JÖRG W. BUSCH, Spiegelungen des Verschriftlichungsprozesses in der lombardischen Historiographie des 11. bis 13. Jahrhunderts, in: Kommunales Schriftgut in Oberitalien. Formen, Funktionen, Überlieferung, hg. v. Hagen Keller und Thomas Behrmann (Münstersche Mittelalter-Schriften Bd. 68) München 1995, S. 305-321.




Schrift und Buch nicht nur für Gottesdienst und Schriftdeutung, sondern auch für Gericht, Verwaltung und Wirtschaft zu nutzen, war ein Vorgang mit revolutionären Auswirkungen. Von dieser Entwicklung nahm die zeitgenössische Geschichtsschreibung jedoch nur sehr beiläufig Notiz.

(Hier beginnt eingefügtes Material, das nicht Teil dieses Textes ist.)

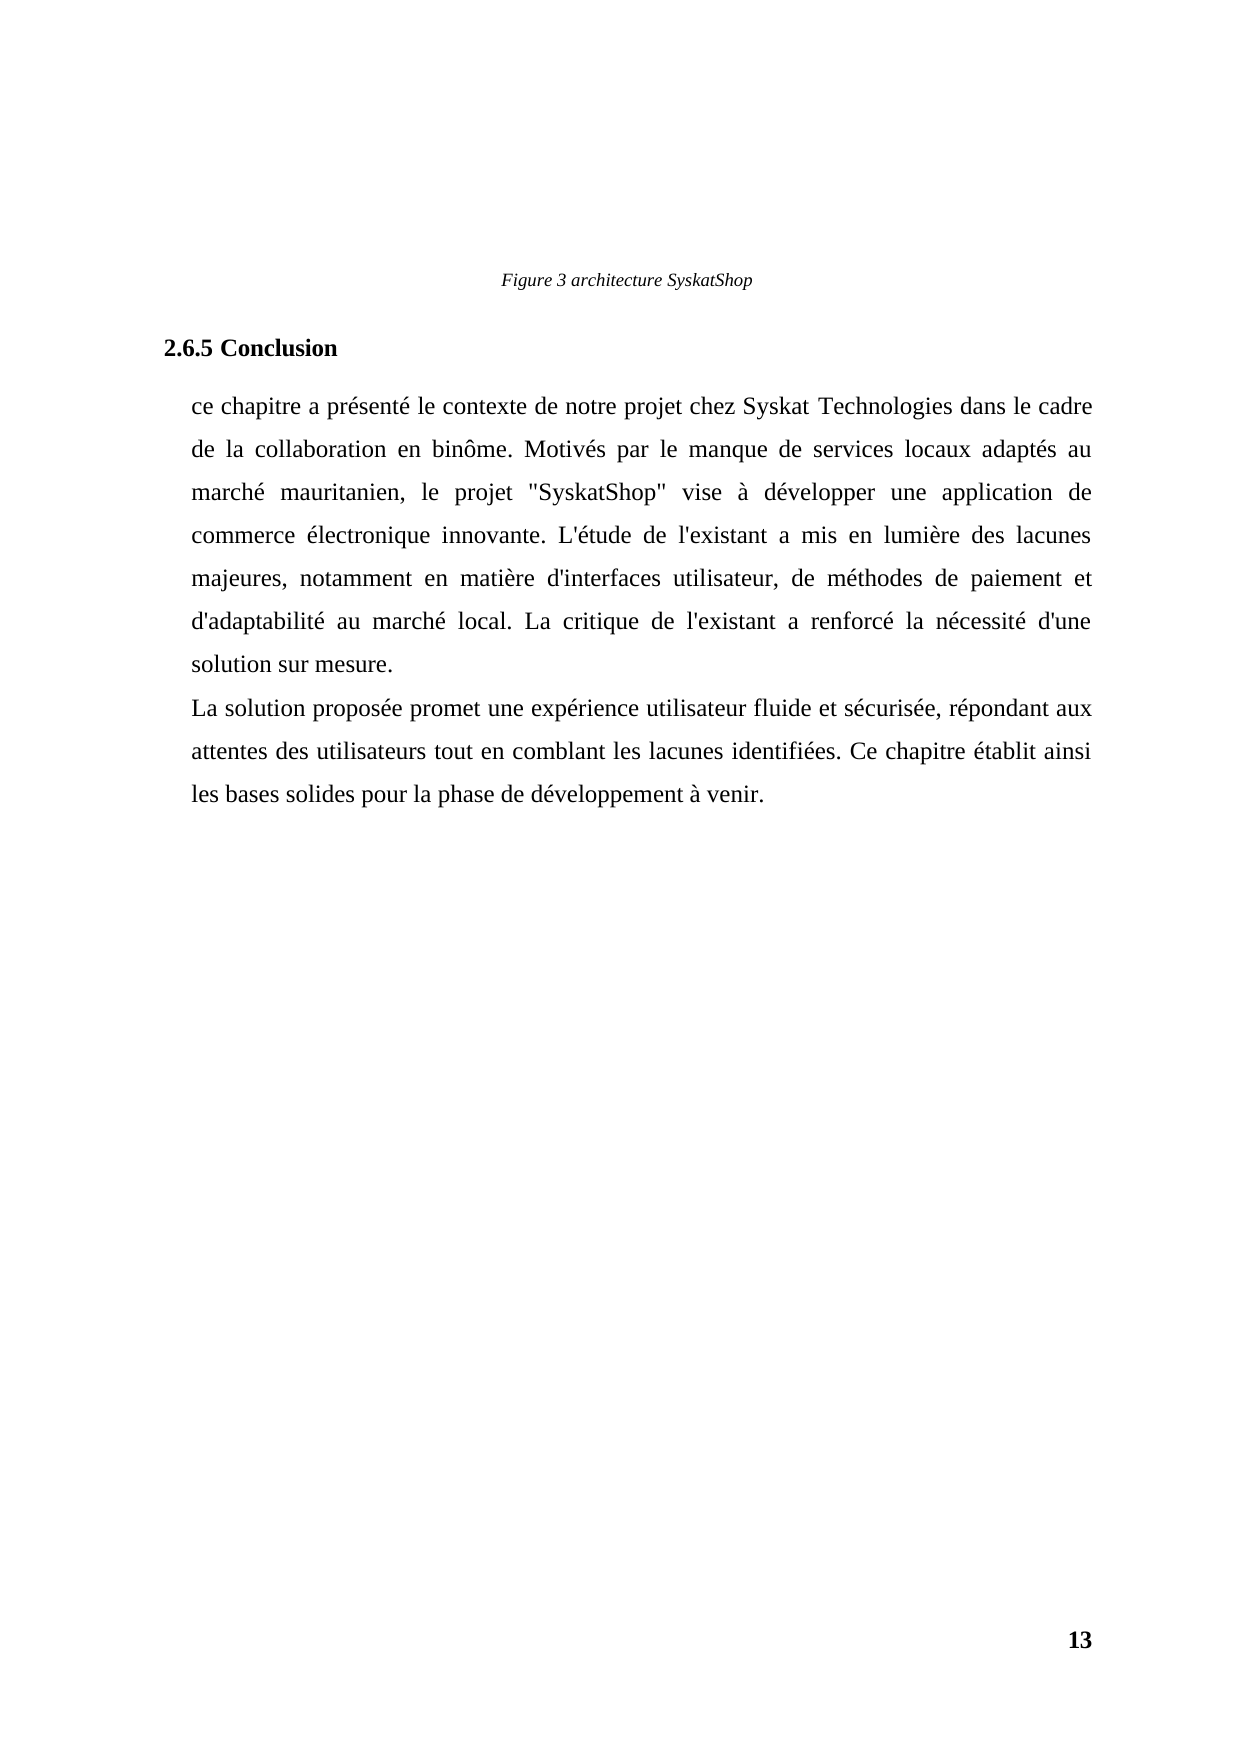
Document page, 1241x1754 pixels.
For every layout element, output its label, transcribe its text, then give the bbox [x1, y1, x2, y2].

subtitle Conclusion [164, 334, 1234, 362]
text Figure 3 architecture SyskatShop [4, 269, 1170, 291]
text ce chapitre a présenté le contexte de notre projet chez Syskat Technologies dans le cadre de la collaboration en binôme. Motivés par le manque de services locaux adaptés au marché mauritanien, le projet "SyskatShop" vise à développer une application de commerce électronique innovante. L'étude de l'existant a mis en lumière des lacunes majeures, notamment en matière d'interfaces utilisateur, de méthodes de paiement et d'adaptabilité au marché local. La critique de l'existant a renforcé la nécessité d'une solution sur mesure. [191, 391, 1093, 678]
text La solution proposée promet une expérience utilisateur fluide et sécurisée, répondant aux attentes des utilisateurs tout en comblant les lacunes identifiées. Ce chapitre établit ainsi les bases solides pour la phase de développement à venir. [191, 693, 1093, 808]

Denn die Veränderungen vollzogen sich allmählich und im Alltag, nicht aber durch herausragende und denkwürdige Ereignisse, für die sich die Geschichtsschreiber interessierten. Wie Beispiele aus Lodi, Mailand, Padua, Piacenza und Reggio Emilia zeigen, waren die Autoren als Gesandte, Notare und Richter ihrer Kommunen tätig, wußten also sehr wohl um die Bedeutung und den Gebrauch von Schrift und Buch im administrativen und politischen Alltag. Doch ihr tägliches Handwerk wollten sie nicht zum Gegenstand ihrer Darstellungen machen. Geschriebene Statuten, Urteile und Verträge beachteten sie vor allem wegen ihrer Bedeutung für den Gang der Ereignisse. Für Autoren wie Leser war die Schriftform hingegen so selbstverständlich, daß sie nur bei außergewöhnlichen Ereignissen eigens vermerkt werden mußte: Wenn beispielsweise ein arbeitsloser Kleriker als Briefschreiber bei den Konsuln tätig war, wenn das Hauptbuch der kaiserlichen Besteuerung als Symbol der Unterdrückung durch den Herrscher dienen sollte, wenn ein Notar in Begleitung eines Amtsträgers getötet wurde oder wenn man versuchte, einem brandschatzenden Gegner mittels einer Urkunde Einhalt zu gebieten. Solche spärlichen Nachrichten ergeben jedoch kein vollständiges Bild von den schriftlichen Verfahren in der Kommune. Somit können nicht die lombardischen Geschichtswerke, sondern müssen die Überreste selbst als Quellen zur Untersuchung von Vorgängen dienen, die wie gerade die Verschriftlichung eine Veränderung des mittelalterlichen Alltags bewirkten. Indem aber die Geschichtsschreiber gelegentlich auf das neuartige kommunale Schriftgut zurückgriffen und indem man die Geschichtsbücher selbst zu Beweiszwecken in Gericht und Politik heranzog, spiegeln diese Werke doch die mentale Bereitschaft der Zeit, Schrift und Buch in der Lebenspraxis einzusetzen. So bezeugt Historiographie dann indirekt Veränderungen, die ihre Autoren nicht unmittelbar darstellten.